La pregunta que De Waal y sus interlocutores pretenden responder es la siguiente: dado que existen razones científicas de peso para suponer que el egoísmo (al menos en un nivel genético) es un mecanismo primario de selección natural, ¿cómo es que los humanos hemos desarrollado un vínculo tan fuerte con el valor de la bondad? O, dicho de otra manera, ¿por qué no pensamos que está bien ser malo? Para aquellos que creen que la moralidad es algo real, pero que no puede ser explicado o justificado simplemente mediante el recurso a la presunción teológica de que la singular propensión humana a hacer el bien es un producto de la gracia divina, ésta es una cuestión de difícil respuesta, a la par que importante.
El objeto de De Waal es presentar argumentos frente a las respuestas dadas por lo que él mismo define como teoría de la capa [Veneer Theory] a la pregunta de «por qué la moralidad»: el argumento de que la moralidad sería únicamente una fina capa que recubre un núcleo bien amoral, bien inmoral. De Waal sugiere que la teoría de la capa está, o cuando menos así era hasta hace poco, bastante extendida. El principal objeto de su crítica es Thomas Huxley, un científico conocido como «el bulldog de Darwin» debido a su furibunda defensa de la teoría de la evolución de Darwin frente a sus detractores decimonónicos. De Waal sostiene que Huxley traicionó sus propias convicciones darwinianas al defender una visión de la moralidad similar a la idea de lo que supondría cuidar un jardín: una batalla constante contra las lozanas malas hierbas de la inmoralidad que perennemente amenazan la psique humana. Otros de los objetos de la crítica de De Waal serían algunos teóricos del contrato social (de forma más notable Thomas Hobbes) que inician sus reflexiones con una concepción de los humanos como seres fundamentalmente asociales o incluso antisociales, así como algunos biólogos evolutivos que, a su modo de ver, tienden a generalizar a partir del papel del egoísmo en el proceso de selección natural.
Ninguno de los cinco autores que participan en este volumen se identifica como un «teórico de la capa» en el sentido en que lo define De Waal.

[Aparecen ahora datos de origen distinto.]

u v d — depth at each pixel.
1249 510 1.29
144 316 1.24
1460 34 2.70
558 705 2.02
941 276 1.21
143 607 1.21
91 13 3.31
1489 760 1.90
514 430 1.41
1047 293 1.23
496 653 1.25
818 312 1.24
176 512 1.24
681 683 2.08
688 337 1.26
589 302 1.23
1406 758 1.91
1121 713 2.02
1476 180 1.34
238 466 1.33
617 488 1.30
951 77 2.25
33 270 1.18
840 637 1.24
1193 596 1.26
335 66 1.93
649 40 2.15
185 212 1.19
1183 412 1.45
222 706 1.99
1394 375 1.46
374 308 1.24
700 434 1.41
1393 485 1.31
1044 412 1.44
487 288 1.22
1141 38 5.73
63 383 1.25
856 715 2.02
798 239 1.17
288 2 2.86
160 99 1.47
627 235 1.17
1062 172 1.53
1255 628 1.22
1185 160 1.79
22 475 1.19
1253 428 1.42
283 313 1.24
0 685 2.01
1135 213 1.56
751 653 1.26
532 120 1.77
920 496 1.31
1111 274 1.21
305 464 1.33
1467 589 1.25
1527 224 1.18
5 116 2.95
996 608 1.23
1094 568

Y aun así, tal como muestran los ensayos, la teoría de la capa puede ser concebida de diversas maneras. Podría ser, pues, válida para describir un tipo ideal de TC, aun cuando caiga en el riesgo de no ser sino un espejismo. La teoría de la capa en su formulación ideal asume que los humanos somos bestiales por naturaleza y que, en consecuencia, somos malos (esto es, profundamente egoístas); así, lo que se espera es que actuemos con maldad, esto es, que tratemos a los demás inadecuadamente. Con todo, es un hecho observable que a menos en algunas ocasiones los seres humanos tratan bien y de forma adecuada a los demás, como si fueran buenos. Si, como postula la teoría, los seres humanos son esencialmente malos, su buen comportamiento deberá explicarse como el producto de una capa de moralidad misteriosamente superpuesta sobre un núcleo natural maligno. La principal objeción de De Waal es que la teoría de la capa no puede identificar el origen de esta capa de bondad. Esa capa es algo que aparentemente existe fuera de la naturaleza y por lo tanto debe ser rechazada como un mito por cualquier persona dedicada de lleno a la explicación científica de los fenómenos naturales.
Si la teoría de la capa acerca de la bondad moral se basa en un mito, el fenómeno de la bondad humana deberá ser explicado de otro modo. De Waal comienza dando la vuelta a la premisa de partida: sugiere que los humanos somos buenos por naturaleza. Nuestra «naturaleza buena» nos viene heredada, junto con otras muchas cosas, de nuestros ancestros no humanos a través del ya conocido proceso darwiniano de la selección natural. Para poner a prueba esta premisa, De Waal nos invita a observar con atención el comportamiento de nuestros parientes no humanos más cercanos: primero los chimpancés, después otros primates más alejados de nosotros y finalmente otros animales sociales que no son primates. Si nuestros parientes más cercanos actúan de hecho como si fueran buenos, y si nosotros los humanos actuamos como si fuéramos buenos, entonces el principio metodológico de la parsimonia nos insta a suponer que la bondad es real, que la motivación para hacer el bien es natural y que la moralidad de los humanos y de sus parientes tiene un origen común.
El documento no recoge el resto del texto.